Saved entries

#####

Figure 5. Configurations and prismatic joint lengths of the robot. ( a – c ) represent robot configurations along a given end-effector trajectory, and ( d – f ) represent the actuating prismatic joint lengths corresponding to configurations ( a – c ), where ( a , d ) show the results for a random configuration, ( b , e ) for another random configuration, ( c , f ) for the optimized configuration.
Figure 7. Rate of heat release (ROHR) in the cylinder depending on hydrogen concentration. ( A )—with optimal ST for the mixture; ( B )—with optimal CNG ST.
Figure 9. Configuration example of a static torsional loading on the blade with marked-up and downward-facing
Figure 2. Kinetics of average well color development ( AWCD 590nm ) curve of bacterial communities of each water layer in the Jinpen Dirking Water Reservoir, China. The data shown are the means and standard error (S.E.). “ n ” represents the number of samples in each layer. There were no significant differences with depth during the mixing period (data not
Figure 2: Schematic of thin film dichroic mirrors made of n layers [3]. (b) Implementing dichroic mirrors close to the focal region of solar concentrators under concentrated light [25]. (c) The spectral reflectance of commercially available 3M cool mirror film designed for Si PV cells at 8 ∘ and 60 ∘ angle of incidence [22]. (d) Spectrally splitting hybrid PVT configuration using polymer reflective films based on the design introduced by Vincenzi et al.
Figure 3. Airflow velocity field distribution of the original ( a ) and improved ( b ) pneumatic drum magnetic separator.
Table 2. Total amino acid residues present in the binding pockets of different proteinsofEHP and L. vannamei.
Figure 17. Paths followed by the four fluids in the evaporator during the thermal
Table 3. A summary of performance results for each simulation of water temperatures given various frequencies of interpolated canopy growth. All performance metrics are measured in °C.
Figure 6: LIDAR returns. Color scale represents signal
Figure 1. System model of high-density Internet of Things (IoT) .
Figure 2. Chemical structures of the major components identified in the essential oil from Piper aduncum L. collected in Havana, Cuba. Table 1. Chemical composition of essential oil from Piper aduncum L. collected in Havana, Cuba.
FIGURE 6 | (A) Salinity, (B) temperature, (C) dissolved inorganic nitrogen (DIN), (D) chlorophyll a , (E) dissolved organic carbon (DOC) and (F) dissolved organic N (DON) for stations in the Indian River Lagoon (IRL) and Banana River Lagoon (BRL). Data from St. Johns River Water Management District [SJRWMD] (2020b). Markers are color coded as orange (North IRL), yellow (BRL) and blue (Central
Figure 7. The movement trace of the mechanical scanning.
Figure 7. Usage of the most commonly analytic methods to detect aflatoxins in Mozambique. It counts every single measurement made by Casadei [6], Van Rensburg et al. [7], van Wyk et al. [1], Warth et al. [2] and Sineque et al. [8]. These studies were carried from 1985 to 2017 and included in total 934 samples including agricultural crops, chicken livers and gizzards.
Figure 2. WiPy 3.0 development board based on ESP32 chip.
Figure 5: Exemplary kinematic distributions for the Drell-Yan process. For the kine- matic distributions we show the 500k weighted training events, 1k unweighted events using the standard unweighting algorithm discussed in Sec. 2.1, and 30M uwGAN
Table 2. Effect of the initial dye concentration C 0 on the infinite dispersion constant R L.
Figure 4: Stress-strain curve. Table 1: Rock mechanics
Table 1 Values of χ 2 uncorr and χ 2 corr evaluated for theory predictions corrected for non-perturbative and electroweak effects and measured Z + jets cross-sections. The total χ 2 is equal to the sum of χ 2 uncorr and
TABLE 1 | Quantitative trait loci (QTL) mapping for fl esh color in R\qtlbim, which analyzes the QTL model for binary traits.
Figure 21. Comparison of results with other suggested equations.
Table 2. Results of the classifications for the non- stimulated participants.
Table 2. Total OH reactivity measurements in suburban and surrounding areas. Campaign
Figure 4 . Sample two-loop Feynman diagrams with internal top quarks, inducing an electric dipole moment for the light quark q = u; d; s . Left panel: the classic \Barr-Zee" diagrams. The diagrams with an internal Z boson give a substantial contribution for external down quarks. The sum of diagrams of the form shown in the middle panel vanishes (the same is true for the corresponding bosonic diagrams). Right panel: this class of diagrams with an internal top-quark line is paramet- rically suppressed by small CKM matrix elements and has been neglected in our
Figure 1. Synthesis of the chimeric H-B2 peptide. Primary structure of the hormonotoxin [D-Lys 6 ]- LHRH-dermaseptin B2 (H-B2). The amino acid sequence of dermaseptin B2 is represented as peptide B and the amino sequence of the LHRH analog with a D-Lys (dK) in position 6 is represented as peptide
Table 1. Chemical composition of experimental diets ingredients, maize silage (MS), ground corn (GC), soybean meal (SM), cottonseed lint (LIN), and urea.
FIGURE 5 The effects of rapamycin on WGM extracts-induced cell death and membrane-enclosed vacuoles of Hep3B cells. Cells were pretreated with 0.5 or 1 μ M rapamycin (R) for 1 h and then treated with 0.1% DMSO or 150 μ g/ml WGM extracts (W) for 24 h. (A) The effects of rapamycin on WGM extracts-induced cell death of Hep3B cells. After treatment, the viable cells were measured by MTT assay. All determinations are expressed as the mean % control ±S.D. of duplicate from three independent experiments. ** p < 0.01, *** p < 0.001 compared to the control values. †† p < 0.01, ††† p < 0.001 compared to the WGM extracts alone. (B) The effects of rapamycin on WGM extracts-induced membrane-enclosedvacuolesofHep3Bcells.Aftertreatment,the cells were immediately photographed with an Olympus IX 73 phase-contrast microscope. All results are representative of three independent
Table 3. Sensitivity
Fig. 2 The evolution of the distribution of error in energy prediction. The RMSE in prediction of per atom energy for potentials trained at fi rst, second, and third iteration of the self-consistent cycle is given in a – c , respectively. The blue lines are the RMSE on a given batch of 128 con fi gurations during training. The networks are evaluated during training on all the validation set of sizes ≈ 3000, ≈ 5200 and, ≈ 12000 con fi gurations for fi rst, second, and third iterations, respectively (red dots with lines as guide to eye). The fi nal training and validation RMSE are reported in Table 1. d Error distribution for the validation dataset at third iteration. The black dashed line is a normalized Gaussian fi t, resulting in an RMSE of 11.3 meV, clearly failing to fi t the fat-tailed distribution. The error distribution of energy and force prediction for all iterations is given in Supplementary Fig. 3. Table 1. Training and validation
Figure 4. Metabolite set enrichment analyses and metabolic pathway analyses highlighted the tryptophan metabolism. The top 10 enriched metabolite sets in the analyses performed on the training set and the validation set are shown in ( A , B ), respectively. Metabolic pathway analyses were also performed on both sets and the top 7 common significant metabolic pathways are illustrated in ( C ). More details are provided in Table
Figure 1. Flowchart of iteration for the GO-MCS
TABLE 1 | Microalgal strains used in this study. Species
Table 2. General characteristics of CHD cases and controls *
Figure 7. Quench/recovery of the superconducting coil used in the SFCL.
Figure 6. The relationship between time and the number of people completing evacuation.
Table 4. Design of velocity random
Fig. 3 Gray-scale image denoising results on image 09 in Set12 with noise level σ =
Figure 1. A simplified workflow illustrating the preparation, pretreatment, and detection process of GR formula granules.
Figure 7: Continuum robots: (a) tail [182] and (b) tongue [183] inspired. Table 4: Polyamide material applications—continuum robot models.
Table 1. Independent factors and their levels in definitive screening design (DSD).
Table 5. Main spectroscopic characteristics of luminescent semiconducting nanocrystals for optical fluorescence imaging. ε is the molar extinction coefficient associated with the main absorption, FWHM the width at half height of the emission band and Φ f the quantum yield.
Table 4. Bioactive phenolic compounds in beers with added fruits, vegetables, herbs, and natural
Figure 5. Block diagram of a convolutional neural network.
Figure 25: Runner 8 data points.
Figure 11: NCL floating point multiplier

#####

Once you find the line with "Figure 3. Airflow" above, print it and every line after it up to and including the line with "Figure 2. Chemical", exactly as written and nothing else.

Figure 3. Airflow velocity field distribution of the original ( a ) and improved ( b ) pneumatic drum magnetic separator.
Table 2. Total amino acid residues present in the binding pockets of different proteinsofEHP and L. vannamei.
Figure 17. Paths followed by the four fluids in the evaporator during the thermal
Table 3. A summary of performance results for each simulation of water temperatures given various frequencies of interpolated canopy growth. All performance metrics are measured in °C.
Figure 6: LIDAR returns. Color scale represents signal
Figure 1. System model of high-density Internet of Things (IoT) .
Figure 2. Chemical structures of the major components identified in the essential oil from Piper aduncum L. collected in Havana, Cuba. Table 1. Chemical composition of essential oil from Piper aduncum L. collected in Havana, Cuba.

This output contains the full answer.